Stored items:
· · ·
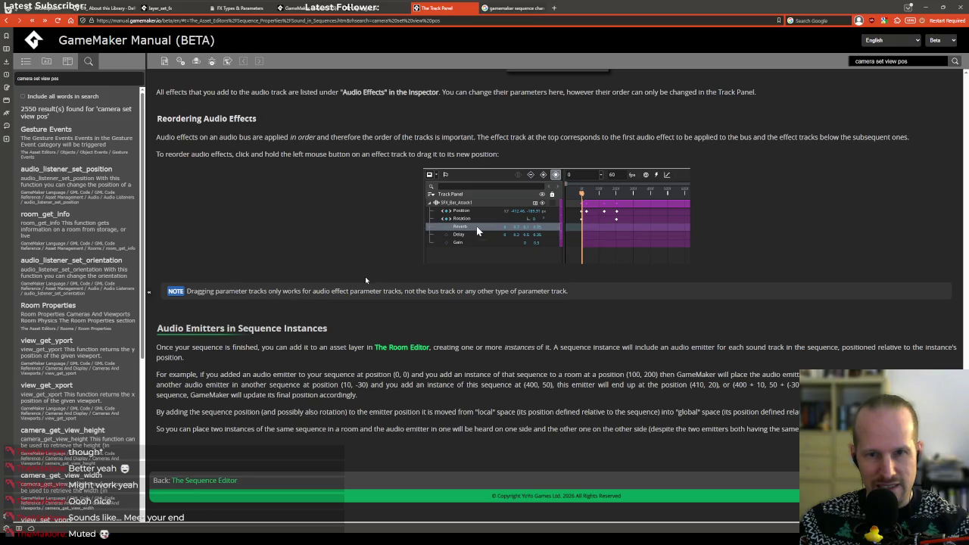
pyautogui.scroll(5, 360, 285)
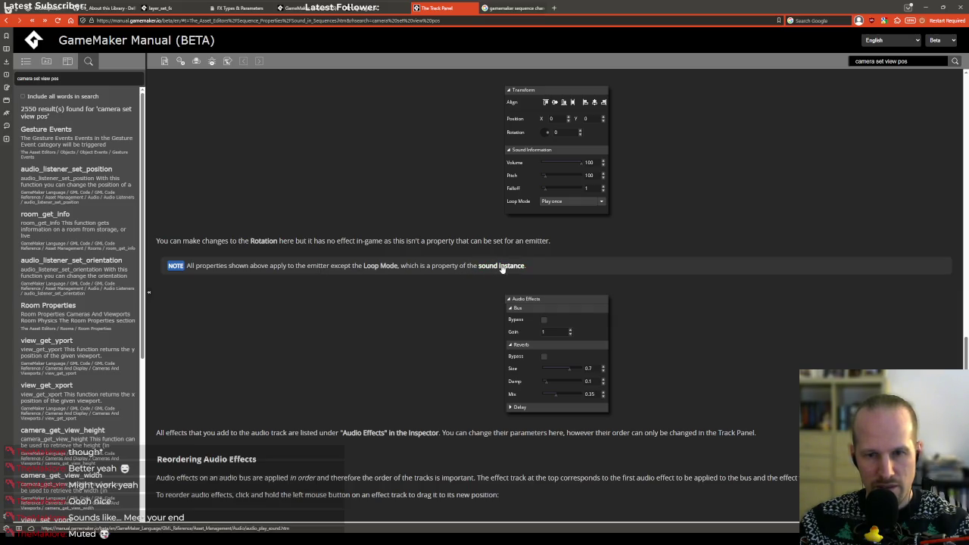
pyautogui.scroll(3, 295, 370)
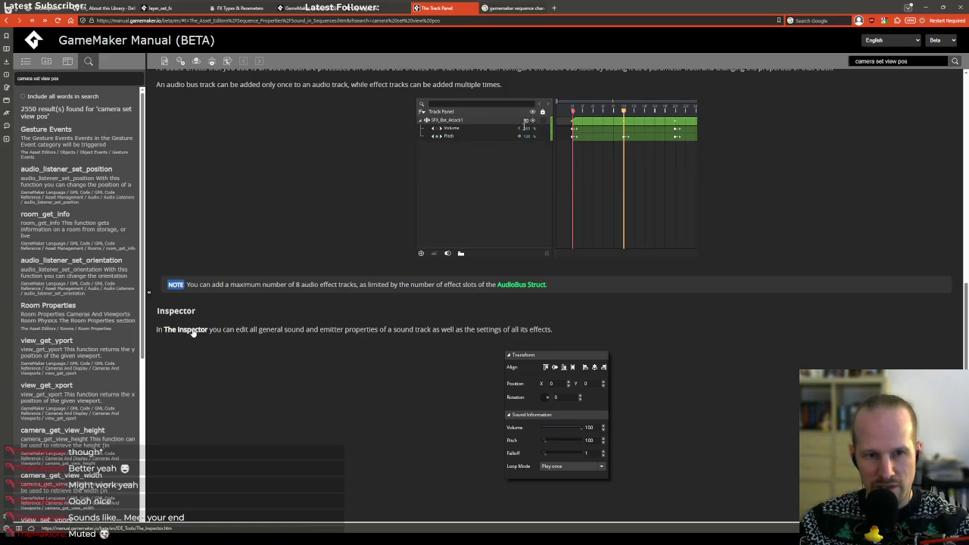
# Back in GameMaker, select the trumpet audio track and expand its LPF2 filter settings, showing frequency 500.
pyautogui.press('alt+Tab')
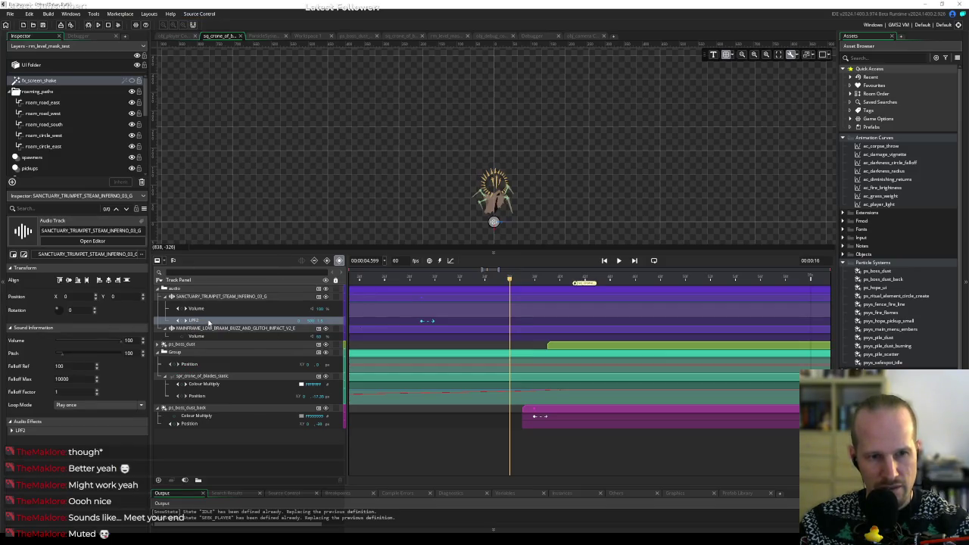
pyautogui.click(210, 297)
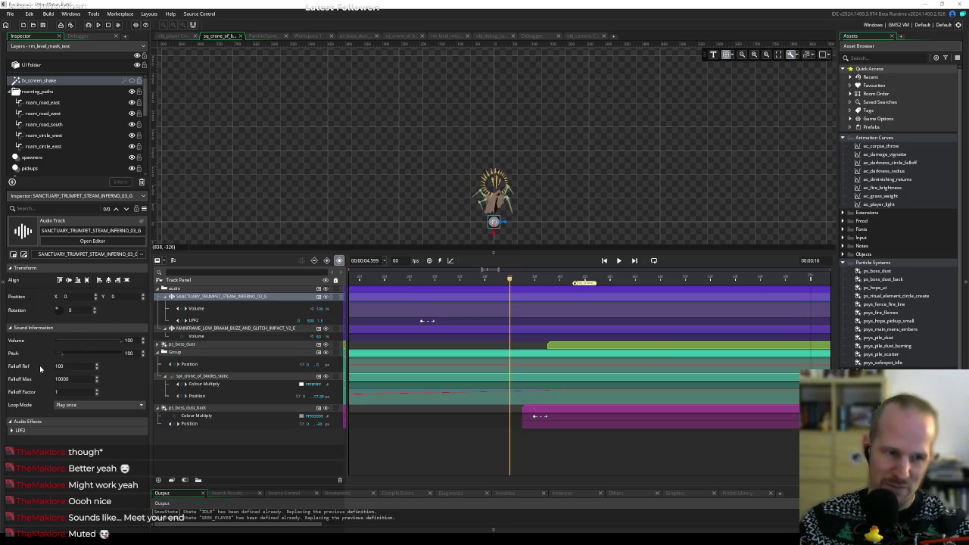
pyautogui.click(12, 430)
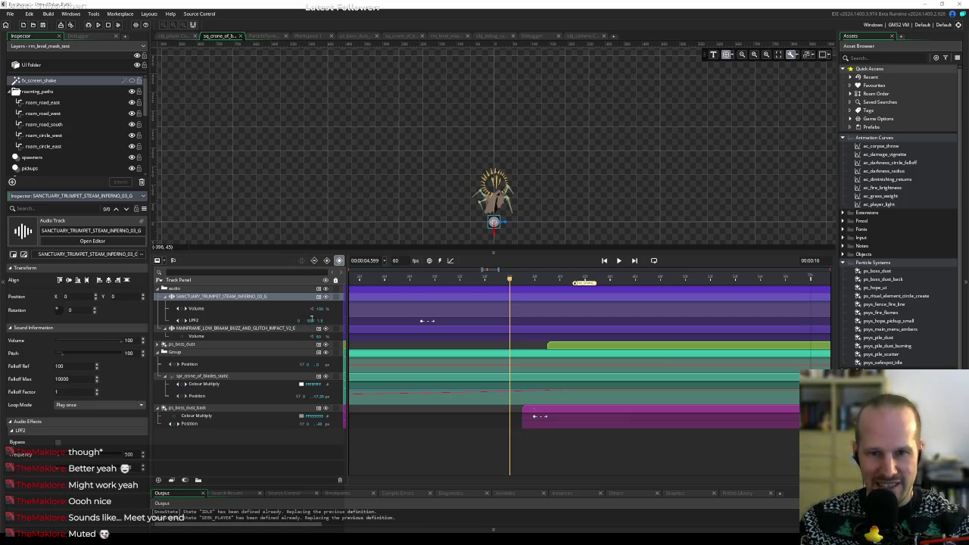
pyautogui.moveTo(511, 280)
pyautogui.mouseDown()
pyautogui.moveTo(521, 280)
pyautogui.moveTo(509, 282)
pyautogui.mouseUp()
· · ·
What you should do: Whenever a line of the data holds the string "pyautogui", pick that line out.

Exercise answer:
pyautogui.scroll(5, 360, 285)
pyautogui.scroll(3, 295, 370)
pyautogui.press('alt+Tab')
pyautogui.click(210, 297)
pyautogui.click(12, 430)
pyautogui.moveTo(511, 280)
pyautogui.mouseDown()
pyautogui.moveTo(521, 280)
pyautogui.moveTo(509, 282)
pyautogui.mouseUp()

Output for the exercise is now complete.